If any team is prepared to get over the loss of a player like Maragos it might be these Eagles. They've already survived — thrived, really — after losing Darren Sproles, Ronald Darby, Rodney McLeod, Fletcher Cox, Jordan Hicks, Lane Johnson and Wendell Smallwood for varying lengths of time. 

But like when they lost Sproles for the season, the Eagles are going to miss more than just Maragos' on-field play. He's also the captain of Dave Fipp's excellent special teams' group. Maragos, one of five captains on the team, said at the time he was voted a captain that it meant more to him than any other accomplishment in his career. 

And that's saying a lot. Maragos' story is pretty amazing. He was originally a wide receiver in college until then-Wisconsin coach Bret Bielema saw Maragos track down a DB after an interception and moved him to defense on the spot. Eventually, Maragos worked his way into the NFL as an undrafted free agent and eventually won a Super Bowl with the Seahawks before coming to Philly. 

Early in his time with the Birds, Maragos actually played a significant role on defense. But when the new coaching staff arrived, it was clear his role would be on special teams, so he threw himself back into it. And he's been incredible. 
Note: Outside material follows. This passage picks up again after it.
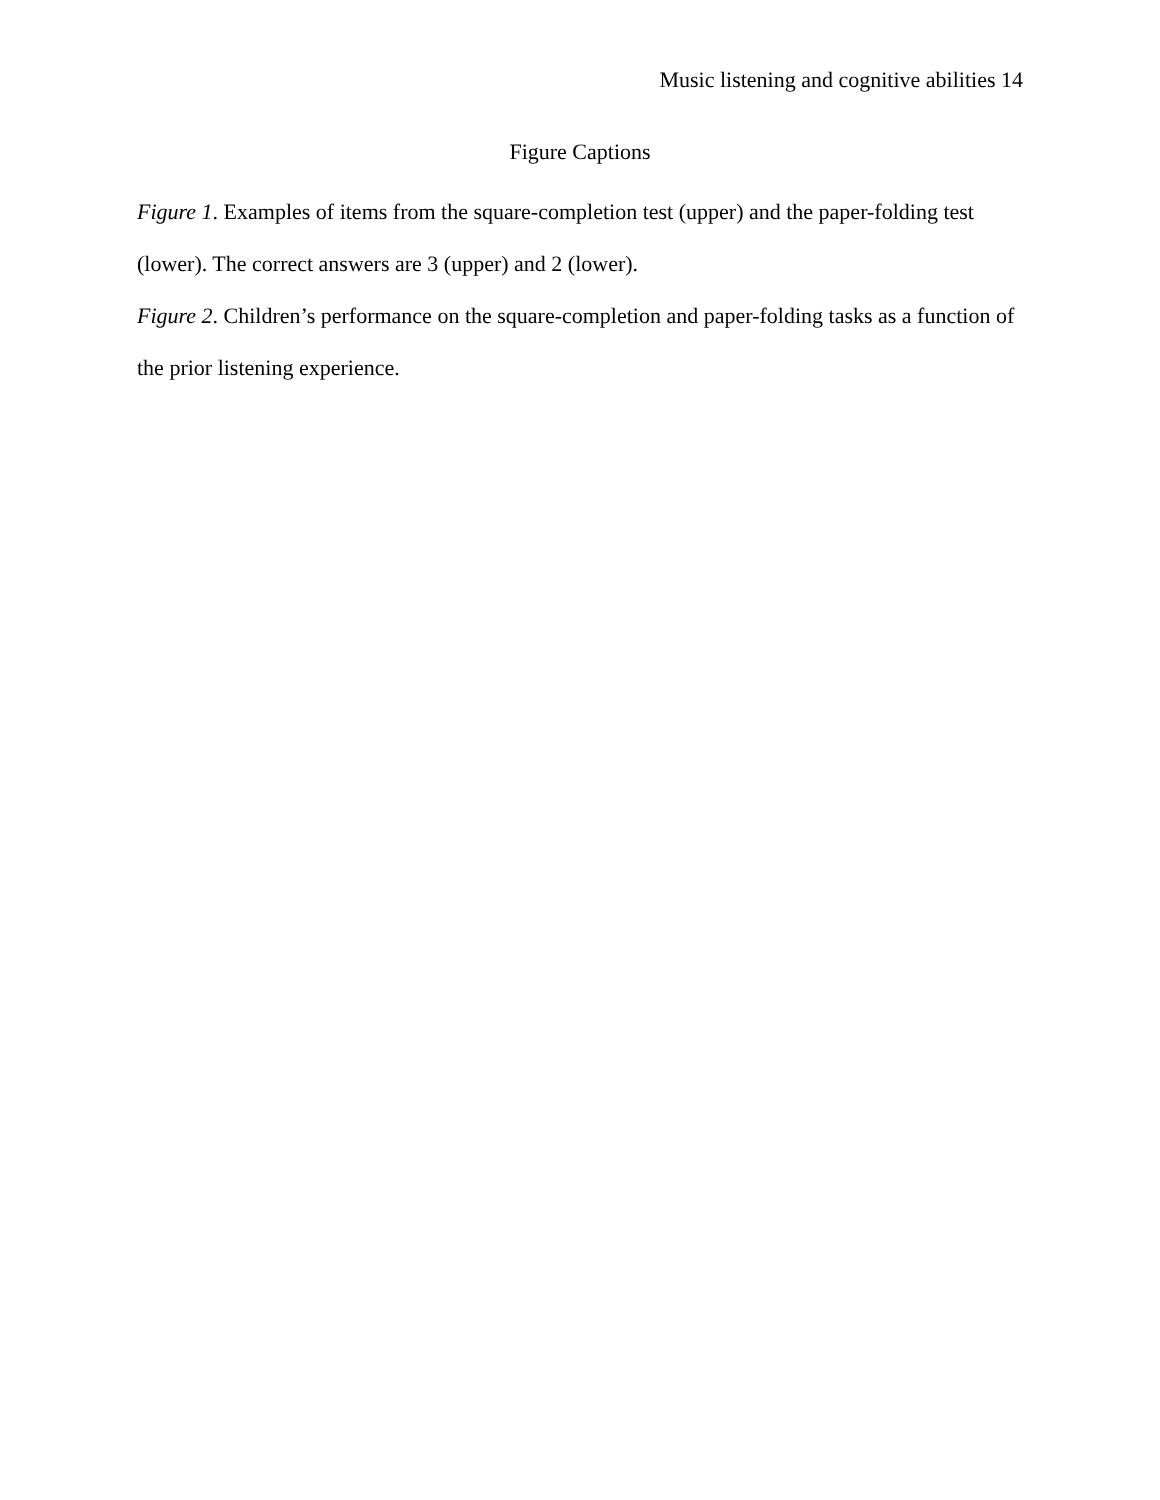Music listening and cognitive abilities 14
Figure Captions
Figure 1. Examples of items from the square-completion test (upper) and the paper-folding test (lower). The correct answers are 3 (upper) and 2 (lower).
Figure 2. Children’s performance on the square-completion and paper-folding tasks as a function of the prior listening experience.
Last November, Maragos signed a three-year, $6 million extension that goes through the 2019 season and was already off to a good start in 2017. He led the Eagles in special teams snaps with 126 (74 percent) and was tied for the team lead in special teams tackles with six. 
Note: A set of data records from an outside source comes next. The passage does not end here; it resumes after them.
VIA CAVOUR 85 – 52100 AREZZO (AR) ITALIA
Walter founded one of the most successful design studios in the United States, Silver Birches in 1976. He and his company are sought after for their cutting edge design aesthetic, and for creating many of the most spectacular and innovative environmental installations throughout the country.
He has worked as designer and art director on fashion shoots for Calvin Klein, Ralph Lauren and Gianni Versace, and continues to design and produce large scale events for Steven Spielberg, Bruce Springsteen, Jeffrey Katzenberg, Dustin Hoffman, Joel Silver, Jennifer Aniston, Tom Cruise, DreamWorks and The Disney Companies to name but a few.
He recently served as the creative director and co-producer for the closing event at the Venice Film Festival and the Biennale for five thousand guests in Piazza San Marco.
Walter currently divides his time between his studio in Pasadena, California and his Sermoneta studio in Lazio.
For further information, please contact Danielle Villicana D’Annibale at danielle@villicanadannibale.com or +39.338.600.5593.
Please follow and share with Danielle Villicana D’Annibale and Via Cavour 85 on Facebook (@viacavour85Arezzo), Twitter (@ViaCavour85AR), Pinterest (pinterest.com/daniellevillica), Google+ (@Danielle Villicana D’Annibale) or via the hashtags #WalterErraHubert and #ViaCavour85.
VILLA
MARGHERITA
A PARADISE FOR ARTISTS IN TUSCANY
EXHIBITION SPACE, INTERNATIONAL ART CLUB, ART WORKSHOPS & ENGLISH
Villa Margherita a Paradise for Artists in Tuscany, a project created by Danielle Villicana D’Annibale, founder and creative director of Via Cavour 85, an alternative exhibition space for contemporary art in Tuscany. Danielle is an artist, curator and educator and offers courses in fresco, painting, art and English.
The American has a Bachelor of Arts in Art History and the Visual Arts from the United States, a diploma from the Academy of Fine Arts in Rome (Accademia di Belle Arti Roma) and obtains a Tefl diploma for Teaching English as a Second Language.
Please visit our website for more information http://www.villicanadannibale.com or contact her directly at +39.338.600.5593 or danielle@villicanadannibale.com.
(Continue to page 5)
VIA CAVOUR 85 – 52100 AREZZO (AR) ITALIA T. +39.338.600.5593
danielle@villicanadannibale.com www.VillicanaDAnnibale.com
How the heck do you replace that? 

"I don't think you'll ever be able to fill Chris' role," tight end and special teamer Trey Burton said. "He plays such a big role on special teams. He was able to do so much, but we're going to have to do something. Everybody's going to have to step up."
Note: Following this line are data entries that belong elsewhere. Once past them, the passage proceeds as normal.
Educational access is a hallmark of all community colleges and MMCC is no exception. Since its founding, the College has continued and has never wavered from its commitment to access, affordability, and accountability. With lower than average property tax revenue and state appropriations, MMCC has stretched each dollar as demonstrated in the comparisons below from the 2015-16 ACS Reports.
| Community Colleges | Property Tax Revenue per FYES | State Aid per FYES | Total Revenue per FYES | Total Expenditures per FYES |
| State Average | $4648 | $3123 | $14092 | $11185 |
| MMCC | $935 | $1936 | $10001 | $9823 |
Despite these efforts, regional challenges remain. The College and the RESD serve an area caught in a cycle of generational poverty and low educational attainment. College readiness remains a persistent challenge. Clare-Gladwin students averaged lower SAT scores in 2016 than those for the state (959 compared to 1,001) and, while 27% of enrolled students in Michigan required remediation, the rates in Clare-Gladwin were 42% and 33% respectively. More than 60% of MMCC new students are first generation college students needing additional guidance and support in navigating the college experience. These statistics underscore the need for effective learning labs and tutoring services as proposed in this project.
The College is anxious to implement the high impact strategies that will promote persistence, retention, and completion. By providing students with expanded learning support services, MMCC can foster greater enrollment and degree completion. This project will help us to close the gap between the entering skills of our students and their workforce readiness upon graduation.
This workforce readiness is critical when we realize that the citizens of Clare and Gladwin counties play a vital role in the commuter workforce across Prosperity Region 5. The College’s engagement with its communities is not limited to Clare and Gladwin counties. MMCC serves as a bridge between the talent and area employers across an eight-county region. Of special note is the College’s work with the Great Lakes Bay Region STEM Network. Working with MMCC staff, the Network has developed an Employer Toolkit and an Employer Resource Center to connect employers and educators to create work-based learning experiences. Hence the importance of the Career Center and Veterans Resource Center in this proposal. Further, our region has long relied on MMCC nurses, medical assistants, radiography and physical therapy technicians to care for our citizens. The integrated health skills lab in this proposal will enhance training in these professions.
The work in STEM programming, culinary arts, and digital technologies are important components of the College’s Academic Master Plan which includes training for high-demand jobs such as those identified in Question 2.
Head coach Doug Pederson said it will be "tough" to replace Maragos, but the team will probably do it with a committee approach at first. That means more Corey Graham and Jaylen Watkins. Even recently signed draft pick Nate Gerry will have a role if he's active. 

Perhaps the bigger loss will be Maragos' leadership. He's one of just five players on the team who has won a Super Bowl, and he's always happy to answer any questions his teammates have — about football or life. 

In his absence, Goode said he and Burton will attempt to fulfill that leadership void as much as possible. 

"It's really tough," Burton said. "That's my best friend. Him not being here, being around as much. It's tough for him too because he's out of the loop on things and doesn't really know. He would love to be here and in meetings and stuff but he's not going to be able to."

While Maragos won't be around for a while, Burton expects him to visit more once he's healed more. And he'll certainly be watching. 

"Heart's heavy, but I lift my eyes," Maragos tweeted Thursday. "I'll miss being out there with my brothers but I promise you this, I'll be back stronger!"

That's good news for 2018, but the Eagles will have to go the rest of the season without him. Maragos apparently had a message for his teammates. 

"He knows injuries happen," Goode said. "We play full speed and that's something that comes with the game. His whole thing — Chris is a great team dude — was that we keep propelling and keep getting better for the future."